#1 Al Bar
Sinner, schede elettorali, and the summer hit nobody admits to loving.
Welcome back to Al Bar.
Every Thursday at 6 PM Italian time, we pull up a stool next to you and walk you through what Italians are actually arguing about this week. Six short sections, served like an aperitivo: Una Coca Zero, una birra, un’altra, uno spritz, un gin tonic, il conto. Ten minutes to read. The price of a coffee a week, not a spritz.
New here? Start with the manifesto. Si comincia.
On the counter this week:
Italy spent seven days doing what it does best: turning a tennis tournament into a national group hug, then immediately starting a fight about everything else.
Inside this week’s menu:
Sinner just did something no Italian had done in fifty years — and the country can’t stop talking about who else was in the stands.
900 towns vote this weekend, and Venice is the city to watch.
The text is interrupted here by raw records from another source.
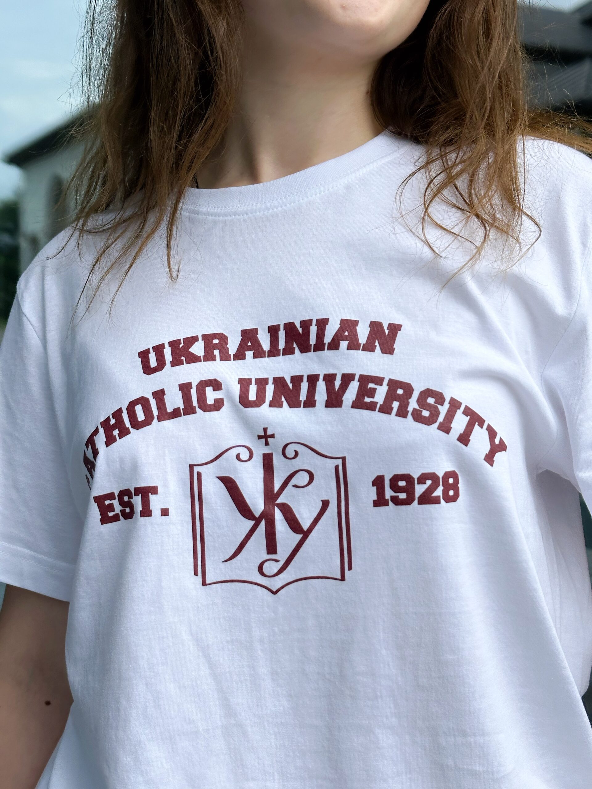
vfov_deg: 39.7
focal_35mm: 48
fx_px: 1095
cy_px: 394
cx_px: 296
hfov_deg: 30.3
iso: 64
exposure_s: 1/2304
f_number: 1.78
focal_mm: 6.86
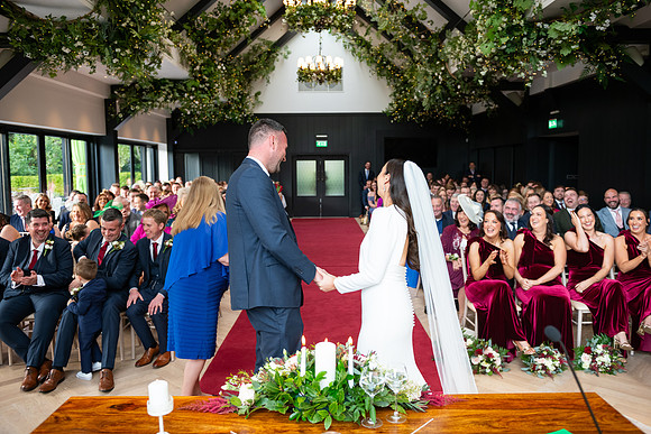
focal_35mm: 31
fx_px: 561
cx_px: 326
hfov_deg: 60.3
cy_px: 217
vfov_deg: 42.3
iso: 640
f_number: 3.5
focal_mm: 31
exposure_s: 1/160
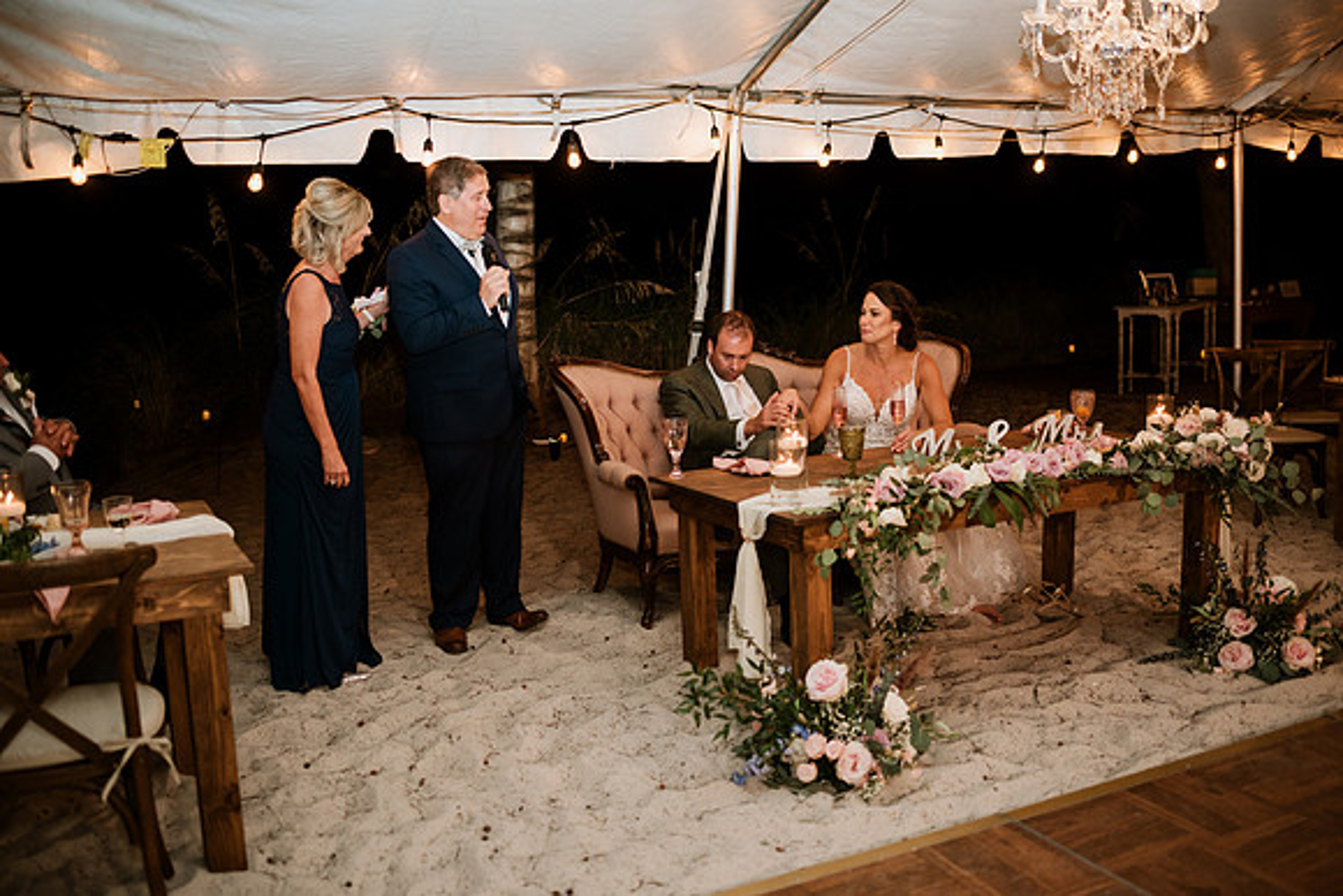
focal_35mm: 35
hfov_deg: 54.4
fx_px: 1306
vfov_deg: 37.9
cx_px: 672
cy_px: 448
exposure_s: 1/200
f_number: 2
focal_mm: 35
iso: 500
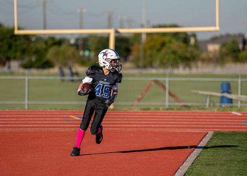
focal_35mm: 259
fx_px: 1817
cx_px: 111
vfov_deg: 5.6
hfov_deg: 7.8
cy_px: 85
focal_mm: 200
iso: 160
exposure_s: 1/4000
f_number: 2.8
Why a local election is being read as a national verdict — and what to say when your Italian friend asks who’s winning.
A man drove a car into a crowd in Modena last Friday. What we’re learning isn’t what anyone expected — and the conversation Italians are actually having about it is not the one on TV.
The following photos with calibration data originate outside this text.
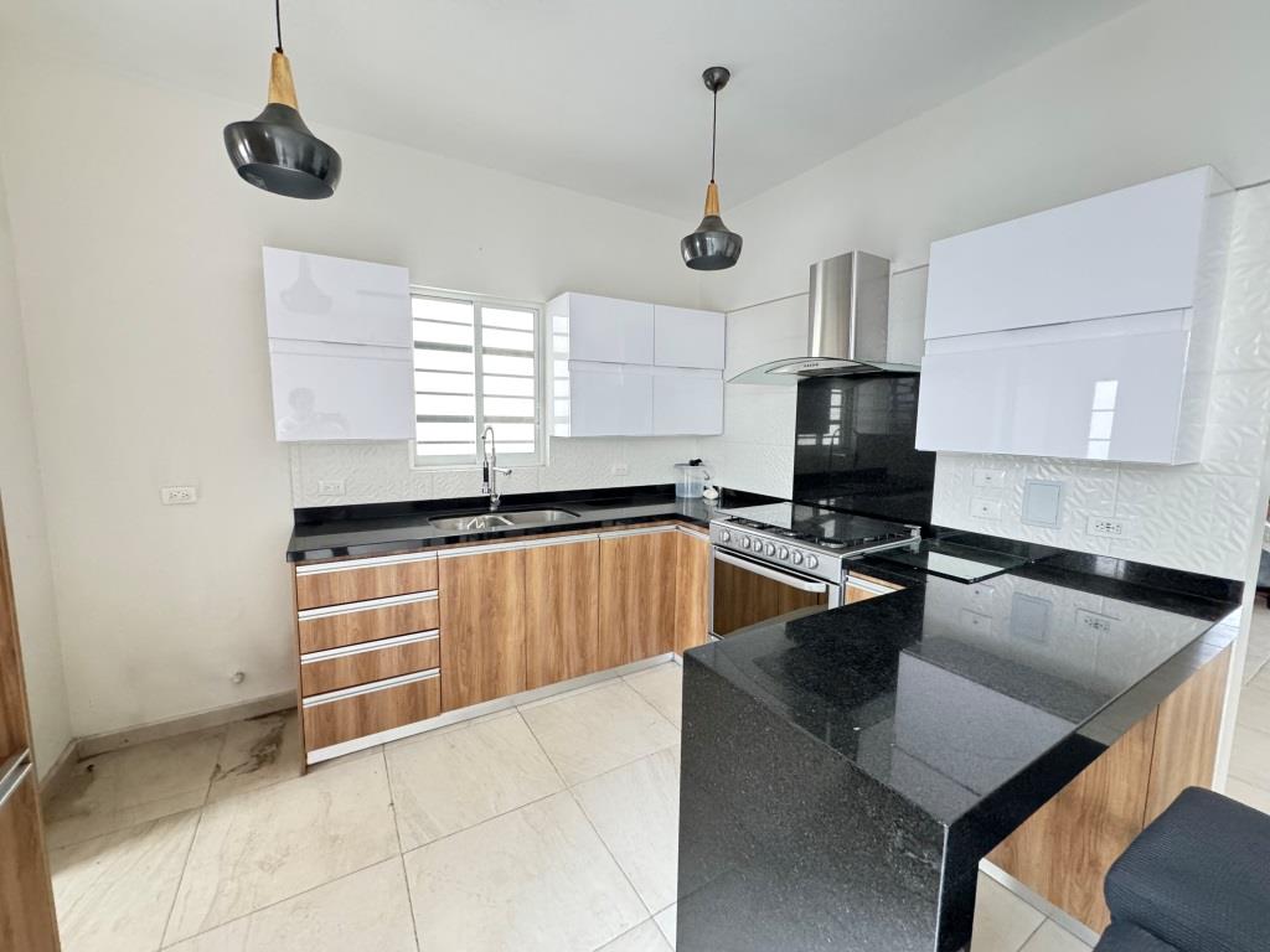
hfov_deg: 102.1
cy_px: 476
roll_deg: -1.2
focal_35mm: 14
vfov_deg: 85.7
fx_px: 514
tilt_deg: -5.8
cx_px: 635
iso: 800
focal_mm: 2.22
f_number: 2.2
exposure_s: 1/60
Eurovision and the final of Amici owned the weekend back-to-back. We’ll tell you which one mattered, why the schedule itself became news, and the one sentence that signals you’re plugged in.
The summer tormentone race is on. What a tormentone is, why Italians claim to hate it, and the five songs fighting to own June, July, and August — with a leaderboard.
Plus three lines to drop next time an Italian friend asks “hai visto?”
Pour yourself something. The first round is below.
0. Una Coca Zero
You just sat down. Still sober. Warming up.
This week Italy did the thing Italy does best: it turned a tennis tournament into a national group hug.